■ OPÉRATIONS À EFFECTUER ■
1. Reproduisez à l'identique le passage de l'entretien sur Alberto Breccia allant de « Peux-tu expliquer quelle » à « drôle de spécimen. ».
2. Poursuivez l'entretien consacré à Alberto Breccia au-delà de sa dernière phrase.

----- TEXTE DE L'EXERCICE

Le 10 Novembre 1993 disparaissait Alberto Breccia. Pour le 20ème anniversaire de sa mort, j’ai contacté des auteurs de BD et plus largement des personnes qui ont été influencées par son travail. Lucas Nine en fait partie et voici la retranscription de notre entretien.

Vous pouvez lire la version originale en espagnol et encore un grand merci à Jérémy pour la traduction française.

Le jeune public argentin connaît-il encore Alberto Breccia ?

Oui bien sûr. Le jeune public le connait… tout comme le public plus ancien. Ce n’est pas un auteur aussi populaire que ceux qui publient des bandes dessinées aujourd’hui dans les journaux. Mais c’est un très bon référent, qui est cité et relu constamment.

Peux-tu expliquer quelle était sa position dans la “Historieta” (la Bande Dessinée Argentine) ?

Il avait une posture ambiguë, “el viejo” était très coquet. Ses recherches ont toujours été personnelles, mais à un moment il s’est rendu compte que la bande dessinée avait commencé à attirer l’attention de la critique : des personnes comme Massotta ou Steimberg qui avaient organisé la Biennale de l’Institut Di Tella en 69, directement influencés par la grande exposition du Louvres, par les textes d’Eco, etc.

Breccia a certainement noté une certaine part de snobisme chez une partie de cette critique, et tout en étant flatté par son attention, il se méfiait quelque peu de cet environnement. De sorte qu’il a ressenti la nécessité de se défendre de cet appareil théorique qui essayait de “définir le genre”, de le systématiser sur le papier, et d’analyser Breccia lui-même comme un drôle de spécimen.

“La BD, comme genre, ne m’intéresse pas, je ne la lis jamais”, et d’autres phrases du même style doivent être lues dans ce contexte. Par ailleurs, lorsqu’il voyait venir le cliché de “plasticien” que l’on voulait lui imposer, il s’éclipsait rapidement, se qualifiant “d’ouvrier de la bande dessinée, un travailleur qui ne pensait qu’à accumuler les planches car il avait besoin d’argent”. Autrement dit, il est toujours en train d’échapper aux catégories où l’on prétendait le ranger, exagérant parfois ses interventions afin de donner une tonalité plus tranchante à son discours. Il a la coquetterie du beau-parleur rioplatense qui se méfie des “découvreurs”.

----------
----- DONNÉES FOURNIES

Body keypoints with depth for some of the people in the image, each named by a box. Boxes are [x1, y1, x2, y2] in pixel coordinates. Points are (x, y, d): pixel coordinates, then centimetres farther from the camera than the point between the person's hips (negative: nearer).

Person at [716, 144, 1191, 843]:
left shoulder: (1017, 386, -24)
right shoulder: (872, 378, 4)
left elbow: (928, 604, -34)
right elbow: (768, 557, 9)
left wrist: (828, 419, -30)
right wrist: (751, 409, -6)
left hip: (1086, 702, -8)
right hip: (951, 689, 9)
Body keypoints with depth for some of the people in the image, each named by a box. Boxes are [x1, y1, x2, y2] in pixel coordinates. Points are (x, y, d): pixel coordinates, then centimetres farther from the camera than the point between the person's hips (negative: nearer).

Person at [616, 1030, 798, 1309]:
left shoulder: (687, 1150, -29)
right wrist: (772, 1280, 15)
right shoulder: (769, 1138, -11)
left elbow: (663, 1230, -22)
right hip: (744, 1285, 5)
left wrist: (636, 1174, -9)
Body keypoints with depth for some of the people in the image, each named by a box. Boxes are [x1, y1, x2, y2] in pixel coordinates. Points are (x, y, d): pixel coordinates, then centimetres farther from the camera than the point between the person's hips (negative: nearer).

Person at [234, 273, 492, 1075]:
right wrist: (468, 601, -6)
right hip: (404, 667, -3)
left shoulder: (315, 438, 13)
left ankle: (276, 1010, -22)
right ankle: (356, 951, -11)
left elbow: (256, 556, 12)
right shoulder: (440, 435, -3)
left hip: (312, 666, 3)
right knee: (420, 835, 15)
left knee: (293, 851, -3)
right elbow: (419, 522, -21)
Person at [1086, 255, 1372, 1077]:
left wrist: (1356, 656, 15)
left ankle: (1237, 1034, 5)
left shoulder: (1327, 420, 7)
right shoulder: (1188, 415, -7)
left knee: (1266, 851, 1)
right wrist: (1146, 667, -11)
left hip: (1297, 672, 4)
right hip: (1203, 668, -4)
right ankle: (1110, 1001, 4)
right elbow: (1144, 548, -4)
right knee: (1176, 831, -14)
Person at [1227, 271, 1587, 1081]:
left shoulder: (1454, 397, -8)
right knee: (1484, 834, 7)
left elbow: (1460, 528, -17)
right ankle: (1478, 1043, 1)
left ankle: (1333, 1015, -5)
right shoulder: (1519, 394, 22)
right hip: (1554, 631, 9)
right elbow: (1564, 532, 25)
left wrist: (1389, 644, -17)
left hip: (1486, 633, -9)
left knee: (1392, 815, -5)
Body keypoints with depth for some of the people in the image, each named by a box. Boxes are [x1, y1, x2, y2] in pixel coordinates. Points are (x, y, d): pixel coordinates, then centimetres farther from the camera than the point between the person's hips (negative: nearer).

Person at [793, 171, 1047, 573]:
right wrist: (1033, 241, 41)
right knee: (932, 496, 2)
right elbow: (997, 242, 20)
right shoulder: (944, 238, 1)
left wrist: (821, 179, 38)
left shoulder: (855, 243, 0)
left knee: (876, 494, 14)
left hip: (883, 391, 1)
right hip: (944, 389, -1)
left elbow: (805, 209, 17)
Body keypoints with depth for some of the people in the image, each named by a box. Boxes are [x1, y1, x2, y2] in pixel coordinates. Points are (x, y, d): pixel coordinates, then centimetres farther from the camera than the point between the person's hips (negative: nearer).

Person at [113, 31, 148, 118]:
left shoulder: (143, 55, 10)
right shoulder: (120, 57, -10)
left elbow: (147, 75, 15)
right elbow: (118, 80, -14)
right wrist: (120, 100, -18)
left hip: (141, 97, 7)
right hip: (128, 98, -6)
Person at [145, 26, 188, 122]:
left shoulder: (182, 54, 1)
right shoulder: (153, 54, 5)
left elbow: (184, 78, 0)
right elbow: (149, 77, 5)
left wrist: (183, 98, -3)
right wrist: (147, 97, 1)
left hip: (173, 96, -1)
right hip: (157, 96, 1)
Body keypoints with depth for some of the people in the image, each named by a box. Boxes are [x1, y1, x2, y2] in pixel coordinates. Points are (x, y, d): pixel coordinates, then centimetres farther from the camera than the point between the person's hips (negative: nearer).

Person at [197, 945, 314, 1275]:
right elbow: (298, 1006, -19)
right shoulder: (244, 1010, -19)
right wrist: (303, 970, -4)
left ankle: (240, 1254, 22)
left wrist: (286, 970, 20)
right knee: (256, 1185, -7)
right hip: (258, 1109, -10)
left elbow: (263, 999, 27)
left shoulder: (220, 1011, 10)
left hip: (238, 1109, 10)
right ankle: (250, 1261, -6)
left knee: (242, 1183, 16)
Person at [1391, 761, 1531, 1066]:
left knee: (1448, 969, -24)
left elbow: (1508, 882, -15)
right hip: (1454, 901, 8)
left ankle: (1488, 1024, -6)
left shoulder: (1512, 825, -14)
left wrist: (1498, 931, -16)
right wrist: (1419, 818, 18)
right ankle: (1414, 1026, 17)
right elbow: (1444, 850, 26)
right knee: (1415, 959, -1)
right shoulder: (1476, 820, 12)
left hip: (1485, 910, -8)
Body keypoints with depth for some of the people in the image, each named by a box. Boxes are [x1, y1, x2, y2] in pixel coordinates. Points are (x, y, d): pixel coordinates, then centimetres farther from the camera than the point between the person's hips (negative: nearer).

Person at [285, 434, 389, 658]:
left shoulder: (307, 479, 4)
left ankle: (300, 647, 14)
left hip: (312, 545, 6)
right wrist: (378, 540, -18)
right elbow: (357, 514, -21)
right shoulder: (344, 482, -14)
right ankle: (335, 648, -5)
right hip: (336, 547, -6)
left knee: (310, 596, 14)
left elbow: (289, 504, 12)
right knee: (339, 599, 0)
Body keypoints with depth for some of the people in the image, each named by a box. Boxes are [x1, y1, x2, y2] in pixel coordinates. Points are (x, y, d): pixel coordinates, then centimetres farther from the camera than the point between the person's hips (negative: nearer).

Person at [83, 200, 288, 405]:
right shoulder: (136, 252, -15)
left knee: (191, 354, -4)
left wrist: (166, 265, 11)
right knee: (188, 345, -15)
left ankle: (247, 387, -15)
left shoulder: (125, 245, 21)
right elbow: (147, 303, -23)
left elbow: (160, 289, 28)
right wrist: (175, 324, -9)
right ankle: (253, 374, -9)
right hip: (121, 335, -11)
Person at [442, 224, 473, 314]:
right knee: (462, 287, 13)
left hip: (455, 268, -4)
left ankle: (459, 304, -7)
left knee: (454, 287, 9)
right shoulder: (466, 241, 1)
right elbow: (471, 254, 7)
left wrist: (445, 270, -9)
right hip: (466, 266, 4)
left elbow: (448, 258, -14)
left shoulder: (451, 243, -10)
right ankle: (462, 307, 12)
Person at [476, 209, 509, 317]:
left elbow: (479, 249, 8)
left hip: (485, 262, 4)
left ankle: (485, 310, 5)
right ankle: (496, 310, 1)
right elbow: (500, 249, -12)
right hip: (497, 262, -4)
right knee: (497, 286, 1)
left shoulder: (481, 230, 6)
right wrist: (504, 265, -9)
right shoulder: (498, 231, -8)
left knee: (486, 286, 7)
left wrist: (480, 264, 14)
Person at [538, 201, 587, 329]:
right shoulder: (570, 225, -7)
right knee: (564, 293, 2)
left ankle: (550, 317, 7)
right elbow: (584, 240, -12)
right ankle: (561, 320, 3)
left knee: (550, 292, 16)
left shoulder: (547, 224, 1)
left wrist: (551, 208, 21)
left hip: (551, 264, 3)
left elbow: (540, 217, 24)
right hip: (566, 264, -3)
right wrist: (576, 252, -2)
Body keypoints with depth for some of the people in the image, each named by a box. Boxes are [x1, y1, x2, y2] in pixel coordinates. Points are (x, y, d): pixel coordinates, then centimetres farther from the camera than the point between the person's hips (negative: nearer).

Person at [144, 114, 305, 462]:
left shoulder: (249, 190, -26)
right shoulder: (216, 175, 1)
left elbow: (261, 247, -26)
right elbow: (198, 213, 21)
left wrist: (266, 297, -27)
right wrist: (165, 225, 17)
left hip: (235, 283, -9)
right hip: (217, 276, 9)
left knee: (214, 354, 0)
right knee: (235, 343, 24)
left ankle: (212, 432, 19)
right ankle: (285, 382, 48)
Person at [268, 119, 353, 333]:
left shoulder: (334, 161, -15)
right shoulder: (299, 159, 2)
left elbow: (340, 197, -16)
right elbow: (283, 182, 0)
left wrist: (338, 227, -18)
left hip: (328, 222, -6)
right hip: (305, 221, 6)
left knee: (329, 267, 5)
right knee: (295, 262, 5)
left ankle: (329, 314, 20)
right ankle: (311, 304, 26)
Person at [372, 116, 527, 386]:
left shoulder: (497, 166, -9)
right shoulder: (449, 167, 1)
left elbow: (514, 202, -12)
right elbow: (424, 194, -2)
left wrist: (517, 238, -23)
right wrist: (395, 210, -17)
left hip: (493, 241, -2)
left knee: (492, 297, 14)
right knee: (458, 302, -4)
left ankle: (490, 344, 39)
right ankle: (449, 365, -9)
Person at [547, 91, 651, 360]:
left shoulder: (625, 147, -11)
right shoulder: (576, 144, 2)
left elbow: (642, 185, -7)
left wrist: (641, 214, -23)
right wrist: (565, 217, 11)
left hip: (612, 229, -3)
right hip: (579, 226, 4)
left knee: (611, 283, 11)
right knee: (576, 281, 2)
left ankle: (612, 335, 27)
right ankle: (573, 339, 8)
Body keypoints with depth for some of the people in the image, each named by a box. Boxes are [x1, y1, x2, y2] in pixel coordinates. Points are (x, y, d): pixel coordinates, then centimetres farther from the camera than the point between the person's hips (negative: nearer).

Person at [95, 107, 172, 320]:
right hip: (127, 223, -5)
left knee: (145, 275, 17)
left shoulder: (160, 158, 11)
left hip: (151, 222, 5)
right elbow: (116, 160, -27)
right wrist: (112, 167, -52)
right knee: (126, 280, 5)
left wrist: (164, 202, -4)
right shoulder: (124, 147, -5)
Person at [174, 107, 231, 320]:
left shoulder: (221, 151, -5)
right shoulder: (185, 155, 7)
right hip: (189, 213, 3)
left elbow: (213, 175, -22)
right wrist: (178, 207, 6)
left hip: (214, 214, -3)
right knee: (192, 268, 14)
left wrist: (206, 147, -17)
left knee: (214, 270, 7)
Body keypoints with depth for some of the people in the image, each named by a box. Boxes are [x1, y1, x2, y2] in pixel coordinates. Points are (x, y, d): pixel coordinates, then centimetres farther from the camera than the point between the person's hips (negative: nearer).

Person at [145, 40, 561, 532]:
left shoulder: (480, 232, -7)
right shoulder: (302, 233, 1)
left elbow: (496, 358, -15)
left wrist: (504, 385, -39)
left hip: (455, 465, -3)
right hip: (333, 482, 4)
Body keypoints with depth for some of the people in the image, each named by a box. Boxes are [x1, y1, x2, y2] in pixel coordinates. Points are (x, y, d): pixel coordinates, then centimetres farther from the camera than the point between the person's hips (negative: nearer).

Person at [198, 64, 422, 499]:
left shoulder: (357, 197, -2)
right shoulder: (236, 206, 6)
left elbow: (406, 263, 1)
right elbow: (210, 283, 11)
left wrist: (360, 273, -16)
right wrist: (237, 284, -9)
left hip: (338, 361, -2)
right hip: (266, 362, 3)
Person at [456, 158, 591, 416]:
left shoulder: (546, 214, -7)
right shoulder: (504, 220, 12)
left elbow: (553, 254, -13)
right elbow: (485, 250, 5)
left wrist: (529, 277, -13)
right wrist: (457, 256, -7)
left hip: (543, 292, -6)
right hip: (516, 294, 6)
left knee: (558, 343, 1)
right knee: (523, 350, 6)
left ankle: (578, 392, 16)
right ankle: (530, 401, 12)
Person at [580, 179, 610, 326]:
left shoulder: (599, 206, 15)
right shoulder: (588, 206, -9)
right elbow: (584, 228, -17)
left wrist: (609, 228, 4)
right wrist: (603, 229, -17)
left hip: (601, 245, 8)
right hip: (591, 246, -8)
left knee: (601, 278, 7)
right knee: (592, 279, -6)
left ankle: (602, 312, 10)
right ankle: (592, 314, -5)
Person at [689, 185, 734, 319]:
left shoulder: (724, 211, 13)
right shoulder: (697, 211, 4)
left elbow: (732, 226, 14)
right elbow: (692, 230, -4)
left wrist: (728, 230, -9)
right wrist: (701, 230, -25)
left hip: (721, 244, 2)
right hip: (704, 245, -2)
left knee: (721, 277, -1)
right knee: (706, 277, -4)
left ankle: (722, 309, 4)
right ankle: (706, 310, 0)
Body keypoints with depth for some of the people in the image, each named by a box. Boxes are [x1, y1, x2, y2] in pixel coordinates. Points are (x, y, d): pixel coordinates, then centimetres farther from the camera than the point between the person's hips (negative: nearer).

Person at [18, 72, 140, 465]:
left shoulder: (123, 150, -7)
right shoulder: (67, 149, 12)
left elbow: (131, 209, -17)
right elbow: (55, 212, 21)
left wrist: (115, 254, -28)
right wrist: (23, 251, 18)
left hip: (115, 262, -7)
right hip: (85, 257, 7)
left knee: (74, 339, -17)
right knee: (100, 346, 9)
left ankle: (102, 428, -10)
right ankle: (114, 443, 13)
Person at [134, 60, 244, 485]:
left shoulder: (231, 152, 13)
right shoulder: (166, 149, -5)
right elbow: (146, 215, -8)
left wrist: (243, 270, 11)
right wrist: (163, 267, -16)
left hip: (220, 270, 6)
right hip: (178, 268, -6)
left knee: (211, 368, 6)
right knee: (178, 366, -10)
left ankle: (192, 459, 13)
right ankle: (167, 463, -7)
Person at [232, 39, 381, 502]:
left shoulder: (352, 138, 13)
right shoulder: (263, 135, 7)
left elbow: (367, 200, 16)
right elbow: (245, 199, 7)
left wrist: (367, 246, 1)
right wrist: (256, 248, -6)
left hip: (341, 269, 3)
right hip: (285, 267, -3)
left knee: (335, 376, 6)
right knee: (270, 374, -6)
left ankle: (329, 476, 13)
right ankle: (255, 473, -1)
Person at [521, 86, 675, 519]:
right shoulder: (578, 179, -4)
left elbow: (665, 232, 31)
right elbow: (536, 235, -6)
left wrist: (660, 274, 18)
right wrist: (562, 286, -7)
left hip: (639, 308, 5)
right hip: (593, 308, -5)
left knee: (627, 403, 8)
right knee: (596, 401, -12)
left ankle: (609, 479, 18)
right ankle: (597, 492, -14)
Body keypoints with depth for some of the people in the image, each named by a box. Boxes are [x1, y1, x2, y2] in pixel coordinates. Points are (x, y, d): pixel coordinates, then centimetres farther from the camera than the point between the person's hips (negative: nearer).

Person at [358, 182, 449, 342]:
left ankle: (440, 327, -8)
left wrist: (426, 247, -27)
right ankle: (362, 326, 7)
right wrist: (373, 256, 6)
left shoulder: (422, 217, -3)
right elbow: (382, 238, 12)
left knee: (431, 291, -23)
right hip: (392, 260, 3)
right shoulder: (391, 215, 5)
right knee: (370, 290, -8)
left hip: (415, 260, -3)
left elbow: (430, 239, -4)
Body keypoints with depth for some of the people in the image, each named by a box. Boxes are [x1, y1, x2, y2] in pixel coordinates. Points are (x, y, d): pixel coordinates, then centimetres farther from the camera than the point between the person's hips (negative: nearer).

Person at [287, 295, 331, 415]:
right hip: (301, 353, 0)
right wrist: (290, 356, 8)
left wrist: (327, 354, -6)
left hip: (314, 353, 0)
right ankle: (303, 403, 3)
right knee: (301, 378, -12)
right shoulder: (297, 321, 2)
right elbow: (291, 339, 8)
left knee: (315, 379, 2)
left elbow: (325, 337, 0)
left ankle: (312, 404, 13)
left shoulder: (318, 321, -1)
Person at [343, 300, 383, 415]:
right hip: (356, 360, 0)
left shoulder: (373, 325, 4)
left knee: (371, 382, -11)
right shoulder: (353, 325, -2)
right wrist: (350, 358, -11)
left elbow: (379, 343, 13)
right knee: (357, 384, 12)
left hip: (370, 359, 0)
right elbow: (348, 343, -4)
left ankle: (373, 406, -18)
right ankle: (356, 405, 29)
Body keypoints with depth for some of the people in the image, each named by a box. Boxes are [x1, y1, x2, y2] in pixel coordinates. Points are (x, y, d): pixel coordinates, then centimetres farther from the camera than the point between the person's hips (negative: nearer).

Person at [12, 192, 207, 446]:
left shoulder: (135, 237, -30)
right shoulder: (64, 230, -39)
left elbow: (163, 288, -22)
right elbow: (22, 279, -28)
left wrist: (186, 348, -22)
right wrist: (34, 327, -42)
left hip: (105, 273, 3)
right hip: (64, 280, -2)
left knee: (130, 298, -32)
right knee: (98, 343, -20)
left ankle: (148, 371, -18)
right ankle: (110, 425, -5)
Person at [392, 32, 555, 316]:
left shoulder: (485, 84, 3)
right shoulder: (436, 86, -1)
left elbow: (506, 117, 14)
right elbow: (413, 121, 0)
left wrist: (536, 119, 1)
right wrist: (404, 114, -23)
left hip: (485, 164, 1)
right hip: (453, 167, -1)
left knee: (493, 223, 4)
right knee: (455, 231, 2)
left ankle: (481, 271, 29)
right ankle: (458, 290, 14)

----------

■ RÉPONSES PAR CONSIGNE ■
1.
Peux-tu expliquer quelle était sa position dans la “Historieta” (la Bande Dessinée Argentine) ?

Il avait une posture ambiguë, “el viejo” était très coquet. Ses recherches ont toujours été personnelles, mais à un moment il s’est rendu compte que la bande dessinée avait commencé à attirer l’attention de la critique : des personnes comme Massotta ou Steimberg qui avaient organisé la Biennale de l’Institut Di Tella en 69, directement influencés par la grande exposition du Louvres, par les textes d’Eco, etc.

Breccia a certainement noté une certaine part de snobisme chez une partie de cette critique, et tout en étant flatté par son attention, il se méfiait quelque peu de cet environnement. De sorte qu’il a ressenti la nécessité de se défendre de cet appareil théorique qui essayait de “définir le genre”, de le systématiser sur le papier, et d’analyser Breccia lui-même comme un drôle de spécimen.

2.
On a souvent comparé Alberto Breccia avec Hugo Pratt : pourquoi, à ton avis ?

Breccia a mentionné Pratt comme un stimulant qui lui a permis de trouver une issue à ses expérimentations formelles les pus personnelles. Il est probable que Breccia se soit senti touché par le sobriquet de “prostituée bon marché” que lui avait donné l’italien, et que ce genre de pique lui ait donné envie d’approfondir ce quelque chose qui transparaissait déjà dans ses travaux antérieurs.

Tous deux furent à leur époque deux référents très important pour la bande dessinée argentine (Pratt a travaillé ici pendant les années 50 et le début des années 60, et c’étaient deux grands professeurs de La Escuela Panamericana de Arte), il est logique qu’il y ait eu une relation de compétition entre eux deux, et il arrive que ces relations construisent des trajectoires qui mènent on ne sait trop où. Je vois cette relation de compétition fraternelle dans quelques déclarations postérieures de Breccia l’appelant un “bon fabricant de saucisson”. Ils ont également des disciples communs. Par exemple, José Muñoz descend autant de l’un que de l’autre. Cela peut expliquer une certaine parenté qu’on leur attribue.

En quoi son travail/son approche du dessin et de la bande dessinée t’ont-t-ils influencé ?

Son travail m’a influencé tout autant que sa figure, cette connexion avec son travail dont je parlais auparavant. Mais, si l’on s’intéresse à des aspects précis de son œuvre, la relation qu’il établit entre le dessin et la mise en page, l’utilisation du noir et blanc (en réalité, du blanc davantage que du noir) m’intéressent particulièrement. Sa relation particulière avec le style m’intéresse également : chaque travail de Breccia, en plus de l’information nécessaire pour comprendre l’action (c’est un dessinateur qui n’oublie jamais le lecteur), incorpore une autre information purement stylistique, qui nous explique d’une certaine manière quelles sont les paramètres depuis lesquels l’œuvre doit être lue. Il n’a jamais dessiné deux fois en utilisant le même style, chaque œuvre doit être lue dans une clé graphique différente.

Ce type de recherche m’intéresse dans la mesure où elle est connectée avec une autre dont il est spécialiste : l’allusion. A la différence d’autres dessinateurs qui essayent de nous nous faire entrer dans un monde concret, de nous immerger dans une sorte d’illusion de vie, Breccia expose tout le temps le mécanisme de la créature qu’il met en marche. Il s’agit d’une page de bande dessinée, d’une pièce fabriquée, artificielle, qui requiert une certaine distance avec le lecteur pour être lue correctement.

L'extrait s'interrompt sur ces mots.